Lack of powers and funding

The report found that practitioners lacked the legislative powers and guidance to get “regular access to children who are educated at home”.

There were “examples of intentional misuse of digital visits and other contacts by parents so that the visibility of what was happening to children was greatly reduced”.

Elective home education teams in councils “can lack necessary capacity and safeguarding knowledge”. Some teams only consist of “one or two part-time staff”, and a lack of funding was “cited by a number of stakeholders as a significant issue in some areas”.

The panel said the evidence presented “reinforces the need for a statutory register so that relevant statutory organisations know which children are being home educated”.

“This will not of itself protect children, but it will help safeguarding agencies to have better local knowledge about this group of children.”

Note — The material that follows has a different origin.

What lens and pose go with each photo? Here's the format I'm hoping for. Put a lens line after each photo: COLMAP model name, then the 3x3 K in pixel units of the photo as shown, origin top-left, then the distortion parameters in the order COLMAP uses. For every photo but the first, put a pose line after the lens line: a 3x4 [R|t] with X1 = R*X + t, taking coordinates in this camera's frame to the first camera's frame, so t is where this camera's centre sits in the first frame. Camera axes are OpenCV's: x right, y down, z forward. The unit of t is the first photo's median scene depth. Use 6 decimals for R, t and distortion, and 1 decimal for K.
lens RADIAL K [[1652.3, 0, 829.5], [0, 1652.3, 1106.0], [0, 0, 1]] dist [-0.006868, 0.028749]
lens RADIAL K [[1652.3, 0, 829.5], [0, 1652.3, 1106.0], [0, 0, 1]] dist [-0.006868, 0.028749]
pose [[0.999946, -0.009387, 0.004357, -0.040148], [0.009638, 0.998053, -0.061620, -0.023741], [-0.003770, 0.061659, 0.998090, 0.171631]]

The government should also consider whether a duty should be placed on parents to “inform the local authority when a child is to be educated at home”.

‘Most’ home-educated children ‘happy and safe’

The report also backed plans to make schools a fourth statutory safeguarding partner.

The panel concluded that while “most children” educated at home have “happy and safe lives…a small minority do not”.

Children who are educated at home and where there is a risk of abuse and neglect “will not be able to benefit from the protective care that school can provide.

Flick Drummond

Children who have never been to school are “especially at risk of becoming invisible, rendering agencies much less able to act to protect them when necessary”.

“It is important that government acts to increase and clarify the scope and responsibilities of local authorities, including through the establishment of a national register to ensure that there is knowledge about which children are being electively home educated.”

A DfE spokesperson said “any incidents of abuse relating to children are abhorrent, and the cases highlighted in this report are truly tragic”.

“Local authorities have a legal duty to safeguard children in their areas, regardless of how they are educated, and we expect them to use their safeguarding powers when warranted.

“We support parents who choose to home educate, providing that education is safe and suitable, and are working closely with Flick Drummond MP on a new law that will mean councils must maintain children not in school registers.”